INfluencia : Vous avez décidé de reconduire en 2022 votre Observatoire de l’Influence Responsable. Quel est l’objectif de cet organisme ?
Mohamed Mansouri : Nous avons adopté en 2017 des dispositions liées à la communication des influenceurs pour le compte des marques car nous voulions définir des règles de transparence et rendre explicite et accessible à tous, la manière dont doit être portée à la connaissance du public l’existence d’une collaboration commerciale. Depuis, nous avons fait beaucoup de pédagogie auprès des influenceurs pour qu’ils comprennent bien notre projet. La création de l’Observatoire de l’Influence Responsable en 2021 vise à vérifier si les règles que nous avons mises en place sont respectées dans la réalité.
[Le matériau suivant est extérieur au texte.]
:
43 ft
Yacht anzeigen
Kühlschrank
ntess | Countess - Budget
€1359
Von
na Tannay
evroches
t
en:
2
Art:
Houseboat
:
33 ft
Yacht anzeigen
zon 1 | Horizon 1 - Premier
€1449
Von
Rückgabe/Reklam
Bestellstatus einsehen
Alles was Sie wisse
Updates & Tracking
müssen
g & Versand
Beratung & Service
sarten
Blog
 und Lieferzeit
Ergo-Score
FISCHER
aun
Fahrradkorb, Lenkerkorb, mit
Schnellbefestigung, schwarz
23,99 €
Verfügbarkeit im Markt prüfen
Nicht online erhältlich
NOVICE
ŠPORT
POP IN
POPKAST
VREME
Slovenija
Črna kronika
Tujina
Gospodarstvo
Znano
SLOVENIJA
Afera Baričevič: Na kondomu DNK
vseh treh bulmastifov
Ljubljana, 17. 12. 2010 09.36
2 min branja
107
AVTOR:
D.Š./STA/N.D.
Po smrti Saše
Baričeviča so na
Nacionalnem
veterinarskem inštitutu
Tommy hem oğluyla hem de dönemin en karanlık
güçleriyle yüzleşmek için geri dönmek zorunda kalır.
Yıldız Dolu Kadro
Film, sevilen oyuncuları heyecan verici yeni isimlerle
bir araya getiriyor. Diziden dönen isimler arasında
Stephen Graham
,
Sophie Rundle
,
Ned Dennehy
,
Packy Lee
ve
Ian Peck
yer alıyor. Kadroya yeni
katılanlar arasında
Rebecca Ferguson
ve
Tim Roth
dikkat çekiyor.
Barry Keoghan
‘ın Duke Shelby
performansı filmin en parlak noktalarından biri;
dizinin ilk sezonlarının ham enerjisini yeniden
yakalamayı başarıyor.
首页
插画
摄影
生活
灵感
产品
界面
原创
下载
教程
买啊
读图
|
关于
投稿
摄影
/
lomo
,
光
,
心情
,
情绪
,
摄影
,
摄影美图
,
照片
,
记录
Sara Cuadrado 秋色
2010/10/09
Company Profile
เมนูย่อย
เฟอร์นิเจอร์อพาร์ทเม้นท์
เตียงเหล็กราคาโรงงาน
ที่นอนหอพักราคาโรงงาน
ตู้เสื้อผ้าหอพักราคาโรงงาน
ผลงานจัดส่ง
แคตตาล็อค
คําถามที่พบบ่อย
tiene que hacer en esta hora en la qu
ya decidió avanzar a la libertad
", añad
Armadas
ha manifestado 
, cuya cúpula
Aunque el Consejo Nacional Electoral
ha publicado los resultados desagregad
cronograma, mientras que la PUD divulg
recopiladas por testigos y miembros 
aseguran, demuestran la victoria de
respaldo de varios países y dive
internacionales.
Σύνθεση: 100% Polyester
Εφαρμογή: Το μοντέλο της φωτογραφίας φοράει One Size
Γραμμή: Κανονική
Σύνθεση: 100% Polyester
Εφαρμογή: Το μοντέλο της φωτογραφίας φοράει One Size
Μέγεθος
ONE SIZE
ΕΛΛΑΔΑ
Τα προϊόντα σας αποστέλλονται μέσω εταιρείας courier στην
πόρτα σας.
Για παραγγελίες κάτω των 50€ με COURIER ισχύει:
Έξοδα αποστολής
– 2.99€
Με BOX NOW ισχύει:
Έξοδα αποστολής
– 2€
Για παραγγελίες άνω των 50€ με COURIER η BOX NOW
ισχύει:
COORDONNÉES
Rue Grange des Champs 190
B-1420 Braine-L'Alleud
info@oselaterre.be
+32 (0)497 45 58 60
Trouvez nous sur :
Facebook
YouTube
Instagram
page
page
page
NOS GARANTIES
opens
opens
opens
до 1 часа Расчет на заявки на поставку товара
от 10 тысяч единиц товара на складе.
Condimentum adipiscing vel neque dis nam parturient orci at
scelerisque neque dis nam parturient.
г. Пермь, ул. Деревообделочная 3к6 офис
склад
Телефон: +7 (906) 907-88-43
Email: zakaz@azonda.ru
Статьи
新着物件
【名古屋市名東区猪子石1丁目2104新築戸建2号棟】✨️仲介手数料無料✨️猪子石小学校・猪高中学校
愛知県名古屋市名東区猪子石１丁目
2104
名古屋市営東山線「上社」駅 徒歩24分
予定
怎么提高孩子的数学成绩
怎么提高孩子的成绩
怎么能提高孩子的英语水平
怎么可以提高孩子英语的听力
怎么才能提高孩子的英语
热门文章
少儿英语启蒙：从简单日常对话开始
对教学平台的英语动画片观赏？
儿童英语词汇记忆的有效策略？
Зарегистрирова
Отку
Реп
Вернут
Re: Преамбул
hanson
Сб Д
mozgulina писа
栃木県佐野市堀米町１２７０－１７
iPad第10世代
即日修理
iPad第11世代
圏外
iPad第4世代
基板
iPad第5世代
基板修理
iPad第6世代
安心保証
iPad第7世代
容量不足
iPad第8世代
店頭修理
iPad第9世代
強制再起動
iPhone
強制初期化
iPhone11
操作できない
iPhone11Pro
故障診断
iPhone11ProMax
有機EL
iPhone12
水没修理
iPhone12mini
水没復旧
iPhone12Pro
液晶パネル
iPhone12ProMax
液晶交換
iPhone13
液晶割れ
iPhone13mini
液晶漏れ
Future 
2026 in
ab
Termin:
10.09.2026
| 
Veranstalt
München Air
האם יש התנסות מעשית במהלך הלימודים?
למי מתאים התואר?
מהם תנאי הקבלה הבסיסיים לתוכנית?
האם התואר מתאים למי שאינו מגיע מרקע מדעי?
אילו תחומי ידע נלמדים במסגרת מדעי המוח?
Nos objectifs sont d’identifier les communications commerciales déguisées, de les distinguer des contenus révélant une intention commerciale de manière transparente et de définir un plan d’action pour inciter au respect des bonnes pratiques.
IN : La publication de l’édition 2021 montre qu’il vous reste encore beaucoup de travail à faire…
M.M. : En effet. Nous avons analysé 30.318 contenus publiés par 7013 influenceurs et nous avons constaté que plus d’un quart des publications (26,6%) ne dévoilaient pas leurs intentions commerciales. Ce pourcentage est beaucoup plus élevé chez les petits influenceurs qui comptent moins de 10.000 abonnés (42%) que chez ceux qui en possèdent plus de 1 million (12%).
IN : Comment analysez-vous ces chiffres plutôt inquiétants ?
M.M. : Beaucoup d’influenceurs, principalement ceux avec de faibles audiences, ne connaissent pas les règles qu’ils sont supposés respecter. C’est pour cette raison que nous avons lancé le Certificat de l’Influence Responsable avec Media Institute. Cette initiative a trois objectifs. Elle permet aux influenceurs de maîtriser le cadre légal et déontologique, elle les aide à protéger leurs audiences et elle les différencie auprès des marques.
IN : Comment obtient-on ce certificat et combien d’influenceurs l’on déjà décroché ?
M.M. : Les candidats doivent se connecter à notre plateforme d’e-learning et suivre une formation d’environ deux heures qui comprend notamment des slides, des vidéos et des motion designs. A l’issue de cette préparation, un questionnaire qui comprend une vingtaine de questions leur est proposé et les personnes qui cumulent au moins 75% de bonnes réponses décrochent le certificat. Depuis son lancement mi-septembre, une vingtaine d’influenceurs ont obtenu ce diplôme et le taux de réussite à l’examen atteint 70%.
IN : Moins d’une trentaine de candidats dans un pays qui compte 150.000 influenceurs répertoriés par les marques, c’est peu, très peu…
M.M. : Un des freins soulevés par les influenceurs sont les frais d’inscription de ce certificat qui atteignent 49 euros. Certaines agences commencent toutefois à prendre en charge cette dépense car elles souhaitent rassembler un pool d’influenceurs qui ne représentent aucun risque pour les marques. Les entreprises sont demandeuses. Le Club Med impose, depuis le mois de décembre, à tous les influenceurs avec lesquels il travaille d’avoir notre certificat. D’autres grands groupes devraient bientôt suivre cet exemple notamment dans le secteur des cosmétiques. L’idée est de tordre le cou à aux idées préconçues concernant le marketing d’influence. Les influenceurs ne sont pas tous d’anciennes vedettes de la téléréalité qui vendent de mauvais produits à partir de leur résidence à Dubaï. Les marques sont à la recherche d’influenceurs mais elles ont beaucoup de mal à les cibler. Pour trouver les bons, il est nécessaire de les contacter en direct mais il est aussi possible de passer par leurs agents. Notre véritable challenge est d’embarquer les influenceurs dans notre projet. Nous espérons que si nous parvenons à convaincre 3 ou 4 grands noms, d’autres devraient suivre.
IN : Vous allez publier dans quelques mois la seconde édition de votre Observatoire. Pensez-vous que les résultats de cette enquête seront très différents de la précédente ?
M.M. : Cette année, l’analyse, qui touchera toujours environ 30.000 contenus, sera étendue aux stories Instagram ainsi que, manuellement, à Twitch et Snapchat. Les premiers indices que nous commençons à remarquer au fil de notre enquête est que notre message qui préconise davantage de transparence commence à être un peu entendu. On perçoit certaines améliorations. Les prochaines semaines montreront si cette tendance se confirme ou non.